I attach a chapter I wrote on this topic several years ago that is still valid, although with more and more insulin pumps being used nowadays and virtually everyone in Europe, Canada, U..S., Israel, Australia and Japan using analogs and a basal-bolus approach, if not the insulin pumps: Brink S. Type 1 diabetes mellitus in the very young child. This is part of Evidence Based Paediatric and Adolescent Diabetes.

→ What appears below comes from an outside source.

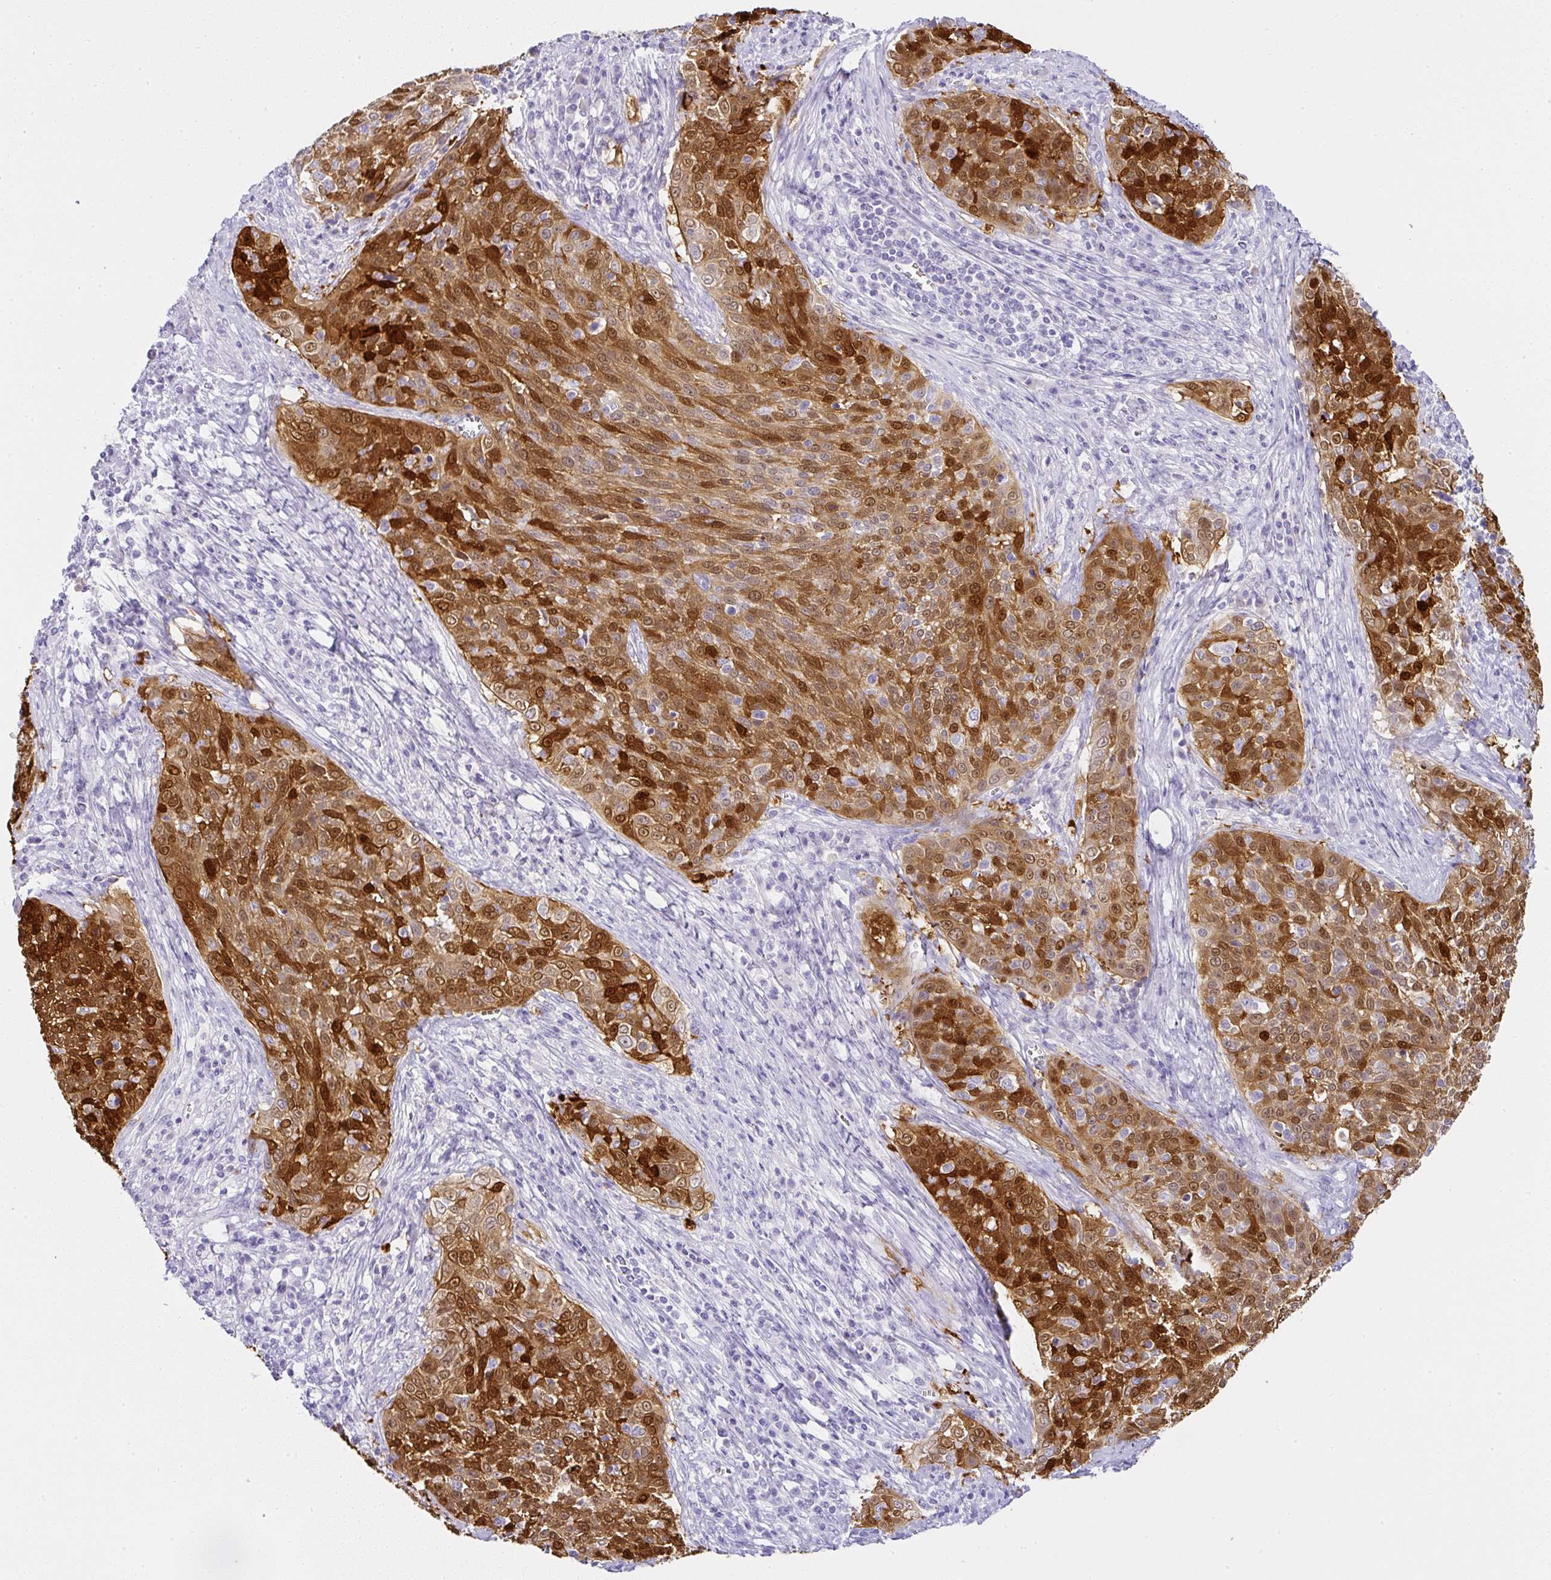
{"staining": {"intensity": "strong", "quantity": "25%-75%", "location": "cytoplasmic/membranous,nuclear"}, "tissue": "cervical cancer", "cell_type": "Tumor cells", "image_type": "cancer", "snomed": [{"axis": "morphology", "description": "Squamous cell carcinoma, NOS"}, {"axis": "topography", "description": "Cervix"}], "caption": "A photomicrograph of human squamous cell carcinoma (cervical) stained for a protein demonstrates strong cytoplasmic/membranous and nuclear brown staining in tumor cells. (IHC, brightfield microscopy, high magnification).", "gene": "SERPINB3", "patient": {"sex": "female", "age": 31}}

You may also want to consider getting a second opinion from the pediatric diabetes teams in Istanbul or Izmir who may have more experience with such very young children. The ISPAD website will have names, addresses and other contact information for pediatric diabetologists in Turkey who also are members of ISPAD.
Lastly, the ISPAD Guidelines has a treatment section on preschoolers with diabetes that also is evidence based and also would be available free-of-charge on the ISPAD website under the guidelines toolbar. Type 1 Diabetes in Children, Adolescents and Young Adults, 4th US edition by Ragnar Hanas and Understanding Diabetes by Dr. Peter Chase are also excellent as further resources as is Jean Betschart’s excellent (although somewhat older) guide: Diabetes Care for Babies, Toddlers and Preschoolers: A Reassuring Guide.